Extract to read ::
Now more than ever people are turning to the Internet for products and services they want to buy locally. Recent research from ComScore reveals that 66% of Americans use online search to locate local businesses and services, and 61% of local searches result in purchases either on or offline.
Even at casual glance such numbers scream the importance of local search to small business owners, and Utah-based OrangeSoda has seen success helping small companies fully harness the power of the communication channel.
Specifically, OrangeSoda provides a search engine marketing platform designed to help small to medium sized businesses increase visibility locally through geo-targeted online marketing. The company takes a more holistic approach to search marketing than most, managing paid listings, organic results, and local business listings at the top of results pages (often referred to as the Google 10-pack). The latter offering, officially announced today, constitutes the company’s most recent addition to its service package.
Local SEO is a whole different ball game than traditional SEO. Client budgets are smaller, making it crucial for service providers to have a strategy that works the first time rather than relying on a drawn out trial and error process. It is also vital that service providers discover methods for generating conversions with individual keywords that often don’t have massive search volume. Two notable players in the local space are Yodle and ReachLocal, who focus primarily of paid search optimization.

Work to complete ::
(a) Rewrite the stretch of the article on local search marketing from "Even at casual" through "its service package.", replacing "geo-targeted" with "location-based".
(b) Translate this sentence from the article on local search marketing into Spanish: "Local SEO is a whole different ball game than traditional SEO."
(c) Resume the article on local search marketing, writing on from its final sentence.
The items that follow the article on local search marketing are not needed for any of this work.

Records shown ::
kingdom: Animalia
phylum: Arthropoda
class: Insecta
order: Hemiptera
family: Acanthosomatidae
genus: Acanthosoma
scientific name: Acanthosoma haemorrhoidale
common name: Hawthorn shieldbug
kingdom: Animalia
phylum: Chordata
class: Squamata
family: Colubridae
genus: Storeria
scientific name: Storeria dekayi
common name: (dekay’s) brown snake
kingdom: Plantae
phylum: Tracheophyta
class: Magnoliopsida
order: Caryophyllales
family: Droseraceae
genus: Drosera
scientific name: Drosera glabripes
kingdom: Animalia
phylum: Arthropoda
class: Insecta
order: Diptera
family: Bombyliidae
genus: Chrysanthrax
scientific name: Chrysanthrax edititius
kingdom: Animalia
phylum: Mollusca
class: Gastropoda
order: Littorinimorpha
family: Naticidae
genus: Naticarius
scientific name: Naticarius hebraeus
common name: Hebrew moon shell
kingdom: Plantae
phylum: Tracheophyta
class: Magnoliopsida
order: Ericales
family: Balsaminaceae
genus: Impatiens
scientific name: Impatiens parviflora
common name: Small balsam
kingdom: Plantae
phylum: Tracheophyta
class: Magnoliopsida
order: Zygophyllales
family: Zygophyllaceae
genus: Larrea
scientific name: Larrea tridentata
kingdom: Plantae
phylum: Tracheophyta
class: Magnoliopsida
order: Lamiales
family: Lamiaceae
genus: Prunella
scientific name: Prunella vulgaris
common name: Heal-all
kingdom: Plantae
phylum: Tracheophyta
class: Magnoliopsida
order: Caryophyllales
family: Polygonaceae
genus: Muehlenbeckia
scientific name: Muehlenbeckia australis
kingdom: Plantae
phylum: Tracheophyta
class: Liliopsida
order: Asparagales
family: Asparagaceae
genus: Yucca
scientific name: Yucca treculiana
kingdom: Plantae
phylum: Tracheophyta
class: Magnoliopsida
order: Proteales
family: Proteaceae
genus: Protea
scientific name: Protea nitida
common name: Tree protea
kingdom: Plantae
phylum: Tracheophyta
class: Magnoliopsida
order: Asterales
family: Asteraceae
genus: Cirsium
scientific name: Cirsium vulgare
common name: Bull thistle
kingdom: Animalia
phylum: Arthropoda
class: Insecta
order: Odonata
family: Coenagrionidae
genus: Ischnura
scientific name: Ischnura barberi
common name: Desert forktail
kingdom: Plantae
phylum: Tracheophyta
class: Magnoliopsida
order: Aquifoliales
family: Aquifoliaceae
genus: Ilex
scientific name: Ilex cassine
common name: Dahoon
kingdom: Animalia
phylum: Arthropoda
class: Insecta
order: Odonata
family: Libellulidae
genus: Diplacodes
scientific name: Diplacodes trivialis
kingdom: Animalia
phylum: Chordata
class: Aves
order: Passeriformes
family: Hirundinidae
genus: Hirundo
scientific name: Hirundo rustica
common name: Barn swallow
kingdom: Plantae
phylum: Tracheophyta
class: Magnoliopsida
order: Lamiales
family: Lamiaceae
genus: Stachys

Results ::
(a)
Even at casual glance such numbers scream the importance of local search to small business owners, and Utah-based OrangeSoda has seen success helping small companies fully harness the power of the communication channel.
Specifically, OrangeSoda provides a search engine marketing platform designed to help small to medium sized businesses increase visibility locally through location-based online marketing. The company takes a more holistic approach to search marketing than most, managing paid listings, organic results, and local business listings at the top of results pages (often referred to as the Google 10-pack). The latter offering, officially announced today, constitutes the company’s most recent addition to its service package.

(b) El SEO local es algo completamente distinto del SEO tradicional.

(c)
Though a slightly more precise science than large scale search marketing and SEO, local search optimization is still an emerging craft. However, there is conceivably greater potential in the local sphere, as searching with a local identifier more directly reveals intentions of making a purchase. The space has received considerable funding, with Yodle and ReachLocal sitting on approximately $65 and $25 million respectively. OrangeSoda has brought in a total of $7.5 million since its founding in 2006. It will be interesting to see how the space shapes out, and if more comprehensive services like OrangeSoda’s can compete with those focusing on specific facets of local search.